[[ The data, beginning ]]
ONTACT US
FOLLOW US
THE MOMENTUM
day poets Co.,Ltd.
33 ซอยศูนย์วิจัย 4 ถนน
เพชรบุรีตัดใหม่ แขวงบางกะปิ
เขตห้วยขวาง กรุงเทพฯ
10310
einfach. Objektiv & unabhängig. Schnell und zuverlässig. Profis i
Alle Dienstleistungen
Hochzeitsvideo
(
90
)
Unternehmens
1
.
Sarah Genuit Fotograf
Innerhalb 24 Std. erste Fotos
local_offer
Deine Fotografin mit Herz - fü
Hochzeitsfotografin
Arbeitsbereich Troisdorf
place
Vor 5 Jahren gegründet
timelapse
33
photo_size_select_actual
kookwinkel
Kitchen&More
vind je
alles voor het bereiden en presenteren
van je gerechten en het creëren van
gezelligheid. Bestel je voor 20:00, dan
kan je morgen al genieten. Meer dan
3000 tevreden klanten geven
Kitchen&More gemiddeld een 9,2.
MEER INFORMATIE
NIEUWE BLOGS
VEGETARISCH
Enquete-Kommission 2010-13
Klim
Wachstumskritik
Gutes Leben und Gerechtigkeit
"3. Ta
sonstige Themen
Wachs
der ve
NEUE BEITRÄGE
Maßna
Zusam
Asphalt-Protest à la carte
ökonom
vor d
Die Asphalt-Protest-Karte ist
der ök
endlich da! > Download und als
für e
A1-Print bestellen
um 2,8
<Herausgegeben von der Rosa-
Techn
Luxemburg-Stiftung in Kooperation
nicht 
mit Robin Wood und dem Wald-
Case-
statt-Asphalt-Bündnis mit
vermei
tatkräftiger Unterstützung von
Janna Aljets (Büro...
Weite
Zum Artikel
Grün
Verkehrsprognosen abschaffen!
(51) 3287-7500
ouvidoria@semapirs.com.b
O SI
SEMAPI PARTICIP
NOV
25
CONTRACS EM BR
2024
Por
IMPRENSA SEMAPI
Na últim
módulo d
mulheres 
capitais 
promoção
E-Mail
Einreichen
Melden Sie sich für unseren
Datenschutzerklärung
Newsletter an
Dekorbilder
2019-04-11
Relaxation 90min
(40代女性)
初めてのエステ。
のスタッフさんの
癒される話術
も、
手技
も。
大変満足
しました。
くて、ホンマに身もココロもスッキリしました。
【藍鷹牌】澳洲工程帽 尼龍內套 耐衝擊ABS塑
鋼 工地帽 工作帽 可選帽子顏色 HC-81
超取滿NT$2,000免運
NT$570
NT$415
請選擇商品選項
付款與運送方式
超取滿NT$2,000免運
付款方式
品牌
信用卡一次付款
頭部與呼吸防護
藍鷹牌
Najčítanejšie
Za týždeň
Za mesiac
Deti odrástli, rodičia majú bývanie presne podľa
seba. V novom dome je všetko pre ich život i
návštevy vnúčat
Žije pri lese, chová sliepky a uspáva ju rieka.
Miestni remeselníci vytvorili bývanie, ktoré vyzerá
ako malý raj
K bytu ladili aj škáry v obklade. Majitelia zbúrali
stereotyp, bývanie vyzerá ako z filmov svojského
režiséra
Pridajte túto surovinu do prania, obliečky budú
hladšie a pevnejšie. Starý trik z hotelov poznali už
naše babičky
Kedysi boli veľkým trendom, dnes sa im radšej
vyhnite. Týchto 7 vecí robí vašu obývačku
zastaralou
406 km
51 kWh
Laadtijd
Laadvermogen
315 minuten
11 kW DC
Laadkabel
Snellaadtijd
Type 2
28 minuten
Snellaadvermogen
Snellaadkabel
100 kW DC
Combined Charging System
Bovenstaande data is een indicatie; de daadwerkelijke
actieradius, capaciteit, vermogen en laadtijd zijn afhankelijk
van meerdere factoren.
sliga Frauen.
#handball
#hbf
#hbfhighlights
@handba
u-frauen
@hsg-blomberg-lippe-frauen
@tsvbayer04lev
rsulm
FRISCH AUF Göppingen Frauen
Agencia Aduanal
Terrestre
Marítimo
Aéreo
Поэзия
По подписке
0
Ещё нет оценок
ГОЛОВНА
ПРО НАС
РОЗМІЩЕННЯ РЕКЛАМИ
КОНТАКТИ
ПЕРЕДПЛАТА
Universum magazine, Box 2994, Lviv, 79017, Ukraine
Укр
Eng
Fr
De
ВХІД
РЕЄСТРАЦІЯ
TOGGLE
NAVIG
[[ The data, end ]]
## Task requirements:
Return, please, the lines of the data from the first through the line containing "Sarah Genuit Fotograf", both kept, exactly as they stand and nothing more.

## Reply:
ONTACT US
FOLLOW US
THE MOMENTUM
day poets Co.,Ltd.
33 ซอยศูนย์วิจัย 4 ถนน
เพชรบุรีตัดใหม่ แขวงบางกะปิ
เขตห้วยขวาง กรุงเทพฯ
10310
einfach. Objektiv & unabhängig. Schnell und zuverlässig. Profis i
Alle Dienstleistungen
Hochzeitsvideo
(
90
)
Unternehmens
1
.
Sarah Genuit Fotograf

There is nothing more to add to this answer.